Sunday, June 17, 2012

Community Health Program in Action


Yesterday I had the opportunity to go out to Hattikot, one of the communities that the Bayalpata Hospital serves. The work week here is Sun-Fri and every Sat, the community health department hikes to one of the nine communities it serves (yes, people here at Nyaya commonly work 7 days a week – there’s a lot to be done and Nyaya has a very dedicated staff). These communities range in distance from 45 minutes to 3 hours each way through beautiful mountains, fields, and along streams. I was enjoying the hike quite a lot until I realized that the pregnant women in the maternity ward, the 40 lb 12 year old with a severe heart condition, and the elderly and sick patients we see every day also have to make the hike – and it’s not an easy one. The mountains were steep and rocky, a path along a stream was precarious, and the sun was very hot. Even after drinking 1.2 gallons of water yesterday, I was dehydrated enough I needed an oral rehydrating salt solution.

On route: Ranju and Ashma - two of the Nyaya staff members
The people we have met here are unfailingly kind and generous people. People greet you with a friendly smile and ‘Namaste.’ Along our hike, I was given glimpses into everyday life here. This isn’t ideal farming time unless you’re by the river because the monsoons haven’t started yet so it’s too dry for much to grow. However, we saw many people working hard in their fields. The youngest children were carried in baskets on their mother’s backs while older children were helping carry water or sticks to their families. In Sanfe, the community at the base of the mountain where the hospital is, we stopped by a small store run by two young girls about 9 and 11 years old. Along our hike, we were offered homemade yoghurt and sugar by a woman with a few adorable children. She didn’t know us – she is just that hospitable.
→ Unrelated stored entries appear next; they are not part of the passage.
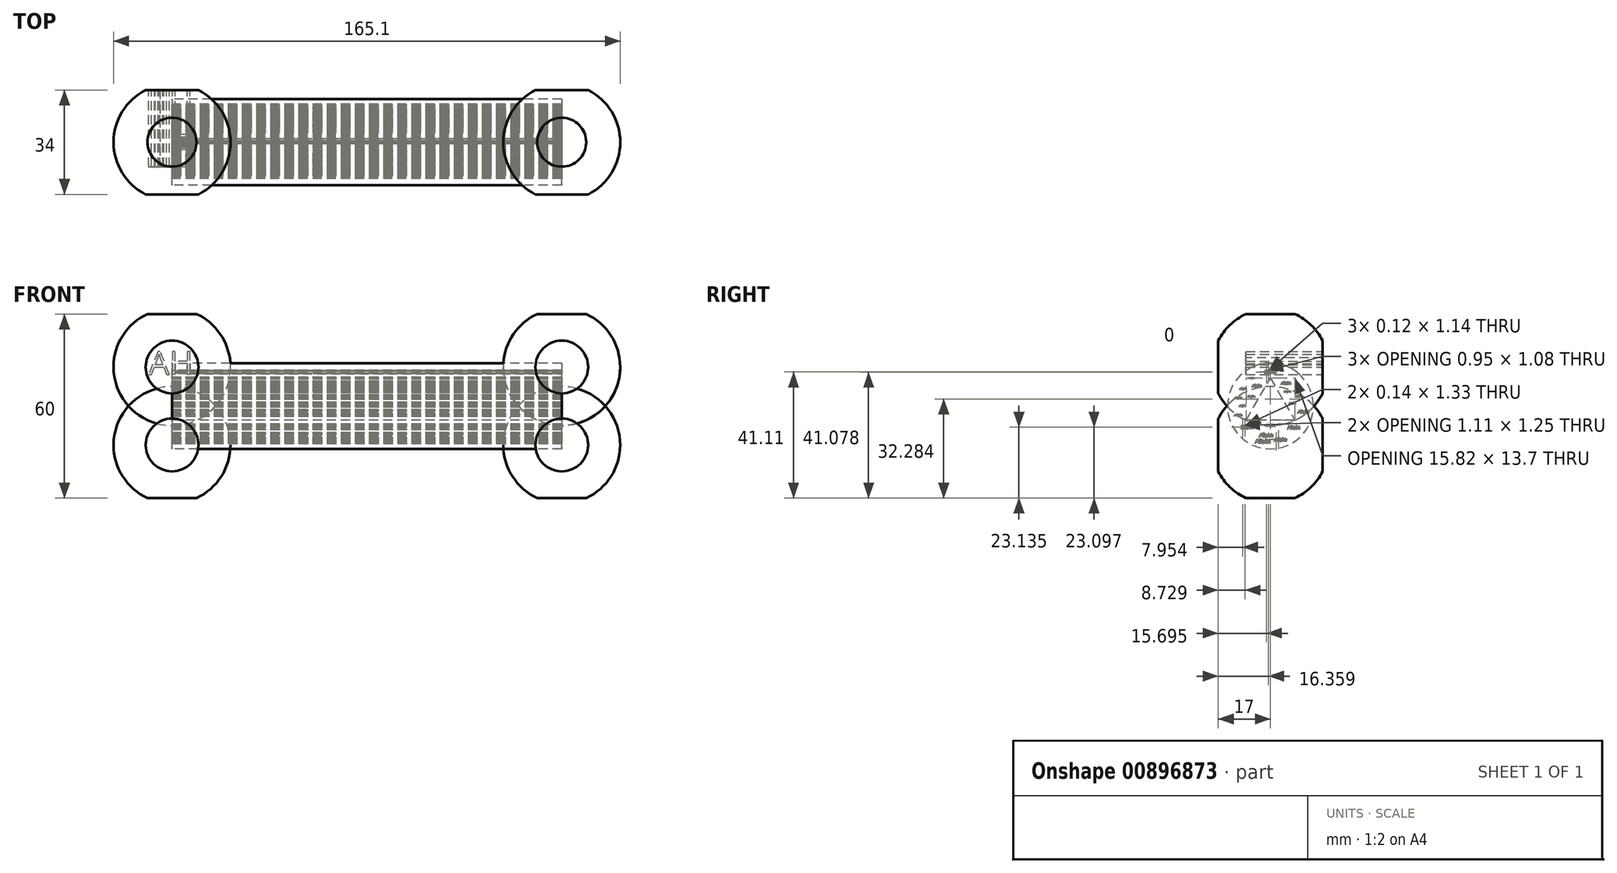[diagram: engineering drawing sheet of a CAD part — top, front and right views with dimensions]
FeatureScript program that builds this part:
annotation { "Feature Type Name" : "Feature", "Feature Type Description" : "" }
export const myFeature = defineFeature(function(context is Context, id is Id, definition is map)
    precondition{}
    {
        {
            var Q0;
            Q0=qCreatedBy(makeId("Front.planeOp"),FACE);
            var sketch = newSketch(context, id + "F0", { "sketchPlane" : qUnion([Q0])});
            skLineSegment(sketch, "E0.bottom", {"start": v(-63.5, 12.7) * mm, "end": v(63.5, 12.7) * mm, "construction": true});
            skLineSegment(sketch, "E0.top", {"start": v(-63.5, -12.7) * mm, "end": v(63.5, -12.7) * mm, "construction": true});
            skLineSegment(sketch, "E0.left", {"start": v(-63.5, 12.7) * mm, "end": v(-63.5, -12.7) * mm, "construction": true});
            skLineSegment(sketch, "E0.right", {"start": v(63.5, 12.7) * mm, "end": v(63.5, -12.7) * mm, "construction": true});
            skPoint(sketch, "E0.middle", {"position": v(0, 0) * mm});
            skArc(sketch, "E1", {"start": v(-44.45, 12.7) * mm, "mid": v(-63.5, 31.75) * mm, "end": v(-82.55, 12.7) * mm});
            skArc(sketch, "E2", {"start": v(-82.55, -12.7) * mm, "mid": v(-63.5, -31.75) * mm, "end": v(-44.45, -12.7) * mm});
            skArc(sketch, "E3", {"start": v(44.45, -12.7) * mm, "mid": v(63.5, -31.75) * mm, "end": v(82.55, -12.7) * mm});
            skArc(sketch, "E4", {"start": v(82.55, 12.7) * mm, "mid": v(63.5, 31.75) * mm, "end": v(44.45, 12.7) * mm});
            skLineSegment(sketch, "E5", {"start": v(-44.45, 12.7) * mm, "end": v(-82.55, 12.7) * mm});
            skLineSegment(sketch, "E6", {"start": v(-82.55, -12.7) * mm, "end": v(-44.45, -12.7) * mm});
            skLineSegment(sketch, "E7", {"start": v(44.45, -12.7) * mm, "end": v(82.55, -12.7) * mm});
            skLineSegment(sketch, "E8", {"start": v(44.45, 12.7) * mm, "end": v(82.55, 12.7) * mm});
            skSolve(sketch);
        }
        {
            var Q0;
            Q0=makeQuery(id+"F0.imprint","IMPRINT",FACE,{"disambiguationData":[TD([[makeQuery(id+"F0.imprint","IMPRINT",EDGE,{"derivedFrom":sQuery(id+"F0.wireOp",EDGE,"E1")}),1.0]])]});
            var Q1;
            Q1=makeQuery(id+"F0.imprint","IMPRINT",FACE,{"disambiguationData":[TD([[makeQuery(id+"F0.imprint","IMPRINT",EDGE,{"derivedFrom":sQuery(id+"F0.wireOp",EDGE,"E4")}),1.0]])]});
            var Q2;
            Q2=sQuery(id+"F0.wireOp",EDGE,"E0.bottom");
            revolve(context, id + "F1", {"surfaceOperationType" : NewSurfaceOperationType.NEW, "entities" : qUnion([Q0, Q1]), "axis" : qUnion([Q2]), "revolveType" : RevolveType.FULL});
        }
        {
            var Q0;
            Q0=makeQuery(id+"F0.imprint","IMPRINT",FACE,{"disambiguationData":[TD([[makeQuery(id+"F0.imprint","IMPRINT",EDGE,{"derivedFrom":sQuery(id+"F0.wireOp",EDGE,"E2")}),1.0]])]});
            var Q1;
            Q1=makeQuery(id+"F0.imprint","IMPRINT",FACE,{"disambiguationData":[TD([[makeQuery(id+"F0.imprint","IMPRINT",EDGE,{"derivedFrom":sQuery(id+"F0.wireOp",EDGE,"E3")}),1.0]])]});
            var Q2;
            Q2=sQuery(id+"F0.wireOp",EDGE,"E0.top");
            revolve(context, id + "F2", {"surfaceOperationType" : NewSurfaceOperationType.NEW, "entities" : qUnion([Q0, Q1]), "axis" : qUnion([Q2]), "revolveType" : RevolveType.FULL});
        }
        {
            var Q0;
            Q0=qCreatedBy(makeId("Right.planeOp"),FACE);
            var sketch = newSketch(context, id + "F3", { "sketchPlane" : qUnion([Q0])});
            skCircle(sketch, "E9", {"center": v(0, 0) * mm, "radius": 14 * mm});
            skCircle(sketch, "E10.cCircle", {"center": v(0, 0) * mm, "radius": 4.57 * mm, "construction": true});
            skLineSegment(sketch, "E10.0", {"start": v(7.91, -4.57) * mm, "end": v(-7.91, -4.57) * mm});
            skLineSegment(sketch, "E10.1", {"start": v(-7.91, -4.57) * mm, "end": v(0, 9.14) * mm});
            skLineSegment(sketch, "E10.2", {"start": v(0, 9.14) * mm, "end": v(7.91, -4.57) * mm});
            skPoint(sketch, "E10.0.midPoint", {"position": v(0, -4.57) * mm});
            skText(sketch, "E11", { "text": "Alain\n", "fontName": "OpenSans-Regular.ttf"});
            skText(sketch, "E12", { "text": "Alain\n", "fontName": "OpenSans-Regular.ttf"});
            skText(sketch, "E13", { "text": "Alain", "fontName": "OpenSans-Regular.ttf"});
            skText(sketch, "E14", { "text": "Alain\n", "fontName": "OpenSans-Regular.ttf"});
            skText(sketch, "E15", { "text": "Alain\n", "fontName": "OpenSans-Regular.ttf"});
            skText(sketch, "E16", { "text": "Alain\n", "fontName": "OpenSans-Regular.ttf"});
            skText(sketch, "E17", { "text": "Alain", "fontName": "OpenSans-Regular.ttf"});
            skText(sketch, "E18", { "text": "Alain", "fontName": "OpenSans-Regular.ttf"});
            skText(sketch, "E19", { "text": "Alain\n", "fontName": "OpenSans-Regular.ttf"});
            skText(sketch, "E20", { "text": "Alain\n", "fontName": "OpenSans-Regular.ttf"});
            skText(sketch, "E21", { "text": "Alain\n", "fontName": "OpenSans-Regular.ttf"});
            skText(sketch, "E22", { "text": "Alain\n", "fontName": "OpenSans-Regular.ttf"});
            skText(sketch, "E23", { "text": "Alain", "fontName": "OpenSans-Regular.ttf"});
            skText(sketch, "E24", { "text": "Alain\n", "fontName": "OpenSans-Regular.ttf"});
            skText(sketch, "E25", { "text": "Alain\n", "fontName": "OpenSans-Regular.ttf"});
            skText(sketch, "E26", { "text": "Alain\n", "fontName": "OpenSans-Regular.ttf"});
            skText(sketch, "E27", { "text": "Alain\n", "fontName": "OpenSans-Regular.ttf"});
            skText(sketch, "E28", { "text": "Alain\n", "fontName": "OpenSans-Regular.ttf"});
            skText(sketch, "E29", { "text": "Alain", "fontName": "OpenSans-Regular.ttf"});
            const initialGuessF3  = {"E11": [0.00612, 0.00058, 1, 0, 0.00063], "E12": [-0.0101, 0.00528, 1, 0, 0.0007], "E13": [-0.01179, 0.0023, 1, 0, 0.00078], "E14": [-0.00704, 0.00887, 1, 0, 0.00053], "E15": [-0.01015, -0.00022, 1, 0, 0.00064], "E16": [-0.0074, 0.00275, 1, 0, 0.00074], "E17": [-0.00602, 0.00613, 1, 0, 0.001], "E18": [-0.01182, -0.00335, 1, 0, 0.00081], "E19": [0.00345, 0.00702, 1, 0, 0.00102], "E20": [0.0044, 0.00438, 1, 0, 0.0007], "E21": [0.00806, 0.00282, 1, 0, 0.00077], "E22": [-0.00178, 0.01054, 1, 0, 0.00108], "E23": [0.00889, -0.0024, 1, 0, 0.00115], "E24": [-0.0096, -0.00753, 1, 0, 0.00126], "E25": [-0.00133, -0.00676, 1, 0, 0.00087], "E26": [0.00556, -0.00758, 1, 0, 0.00129], "E27": [-0.0037, -0.01018, 1, 0, 0.00143], "E28": [0.0013, -0.01154, 1, 0, 0.00126], "E29": [-0.005, -0.01222, 1, 0, 0.00157]};
            skSetInitialGuess(sketch, initialGuessF3);
            skSolve(sketch);
        }
        {
            var Q0;
            Q0=makeQuery(id+"F3.imprint","IMPRINT",FACE,{"disambiguationData":[TD([[makeQuery(id+"F3.imprint","IMPRINT",EDGE,{"derivedFrom":sQuery(id+"F3.wireOp",EDGE,"E9")}),1.0]])]});
            var Q1;
            Q1=makeQuery(id+"F1.opRevolve","SWEPT_BODY",BODY,{"disambiguationData":[OSD([sQuery(id+"F0.wireOp",EDGE,"E4"),sQuery(id+"F0.wireOp",EDGE,"E8")])]});
            extrude(context, id + "F4", {"entities" : qUnion([Q0]), "endBound" : BoundingType.SYMMETRIC, "depth" : 127 * mm, "endBoundEntityBody" : qUnion([Q1]), "offsetDistance" : 25.4 * mm});
        }
        {
            var Q0;
            Q0=qCreatedBy(makeId("Right.planeOp"),FACE);
            var sketch = newSketch(context, id + "F5", { "sketchPlane" : qUnion([Q0])});
            skLineSegment(sketch, "E30.bottom", {"start": v(-17, 30) * mm, "end": v(17, 30) * mm});
            skLineSegment(sketch, "E30.top", {"start": v(-17, -30) * mm, "end": v(17, -30) * mm});
            skLineSegment(sketch, "E30.left", {"start": v(-17, 30) * mm, "end": v(-17, -30) * mm});
            skLineSegment(sketch, "E30.right", {"start": v(17, 30) * mm, "end": v(17, -30) * mm});
            skLineSegment(sketch, "E31.bottom", {"start": v(-27, 40) * mm, "end": v(27, 40) * mm});
            skLineSegment(sketch, "E31.top", {"start": v(-27, -40) * mm, "end": v(27, -40) * mm});
            skLineSegment(sketch, "E31.left", {"start": v(-27, 40) * mm, "end": v(-27, -40) * mm});
            skLineSegment(sketch, "E31.right", {"start": v(27, 40) * mm, "end": v(27, -40) * mm});
            skLineSegment(sketch, "E32", {"start": v(0, -30) * mm, "end": v(0, 30) * mm, "construction": true});
            skLineSegment(sketch, "E33", {"start": v(-17, 0) * mm, "end": v(17, 0) * mm, "construction": true});
            skLineSegment(sketch, "E34", {"start": v(-17, 0) * mm, "end": v(-27, 0) * mm, "construction": true});
            skLineSegment(sketch, "E35", {"start": v(0, 30) * mm, "end": v(0, 40) * mm, "construction": true});
            skLineSegment(sketch, "E36", {"start": v(17, 0) * mm, "end": v(27, 0) * mm, "construction": true});
            skLineSegment(sketch, "E37", {"start": v(0, -30) * mm, "end": v(0, -40) * mm, "construction": true});
            skSolve(sketch);
        }
        {
            var Q0;
            Q0=qSketchRegion(id+"F5",true);
            extrude(context, id + "F6", {"entities" : qUnion([Q0]), "operationType" : NewBodyOperationType.REMOVE, "endBound" : BoundingType.THROUGH_ALL, "oppositeDirection" : true, "depth" : 25 * mm, "offsetDistance" : 25 * mm, "hasSecondDirection" : true, "secondDirectionBound" : SecondDirectionBoundingType.THROUGH_ALL, "secondDirectionOppositeDirection" : false, "secondDirectionDepth" : 25 * mm});
        }
        {
            var Q0;
            Q0=makeQuery(id+"F6.boolean.opBoolean","COPY",FACE,{"disambiguationData":[TD([makeQuery(id+"F1.opRevolve","SWEPT_FACE",FACE,{"disambiguationData":[OSD([sQuery(id+"F0.wireOp",EDGE,"E1")])]})])],"derivedFrom":makeQuery(id+"F6.opExtrude","SWEPT_FACE",FACE,{"disambiguationData":[OSD([sQuery(id+"F5.wireOp",EDGE,"E30.right")])]})});
            var sketch = newSketch(context, id + "F7", { "sketchPlane" : qUnion([Q0])});
            skText(sketch, "E38", { "text": "HA", "fontName": "OpenSans-Regular.ttf"});
            const initialGuessF7  = {"E38": [0.0566, 0.01024, 1, 0, 0.0076]};
            skSetInitialGuess(sketch, initialGuessF7);
            skSolve(sketch);
        }
        {
            var Q0;
            Q0 = qSketchRegion(id + "F7", true);
            extrude(context, id + "F8", {"entities" : qUnion([Q0]), "operationType" : NewBodyOperationType.REMOVE, "oppositeDirection" : true, "depth" : 25 * mm, "offsetDistance" : 25 * mm});
        }
    });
The women who serve as community health workers are a very sociable group who clearly care that their neighbors and friends are well taken of. In the hospital, I’ve never seen patients show impatience with long, hot waits, despite the fact that many of them do have to wait hours to be seen after walking great distances just to get here.

Seems to be a fairly typical farmer's house
Once in Hattikot, we were greeted by many members of the community. We went to the sub-health post. Women can deliver in this facility and very basic health services are offered by auxiliary health workers (individuals who have 18 months of training after 10th grade). The female community health volunteers (the women who serve in the government community worker program) for this region meet every Saturday with a community health worker leader (a Nyaya staff member). The community health worker leaders come to the hospital every Monday and Friday to receive trainings and work with the community health department. Every Saturday, they check in with the female community health volunteers to compile information about which community members were seen, what services were offered, what recommendations/referrals were made, and to lead a discussion about a relevant health topic. Right now, this information is compiled by hand, but part of our work here this summer will be piloting the transition to digitized data collection. Services offered by the community health workers include patient follow up (for a wide variety of chronic and acute diseases – they ensure medication schedules are followed, malnourished kids are getting the supplemental food they need, patients are either feeling better or are referred back to the hospital/health posts), general check-in/health surveillance of community members, and health education. They have recently started offering menstrual hygiene workshops for school-age girls. Elsewhere in Nepal, studies have shown that the practice of isolating women as untouchables in separate sheds during menstruation is widespread. 

A community health worker leader collecting data from the female community heath volunteers
 
While the community health program provides patients with a much better standard of care and the hospital with a means to check in on the health status of people in its catchment area, there are still many ways this program should expand. Friday, there was a discussion about which patients should be followed-up by community health workers. Ideally, all patients with chronic conditions would be followed for about 3 months but it’s simply not feasible to do this with every condition (e.g. there are 50 or 60 hypertensive patients and there just isn’t the woman-power to do that so these patients will have to be followed for a shorter time period). Additionally, the hospital would like to expand the community health worker program into new communities, be able to provide universal screening for childhood malnutrition, improve data collection and analysis procedures, finalize the curriculum used in trainings, and provide more health education/outreach programs. Expansion requires resources and resources are limited. Last year, over 13,000 patients (over 5% of the catchment area) were directly served by this program on a total budget of about $30,000 (you can check for yourself on Nyaya’s public wiki/drop box that details all of Nyaya’s operational information). Our GlobeMed chapter raised $6440 last year - just think about how far another $6466 (or $12,932) could go.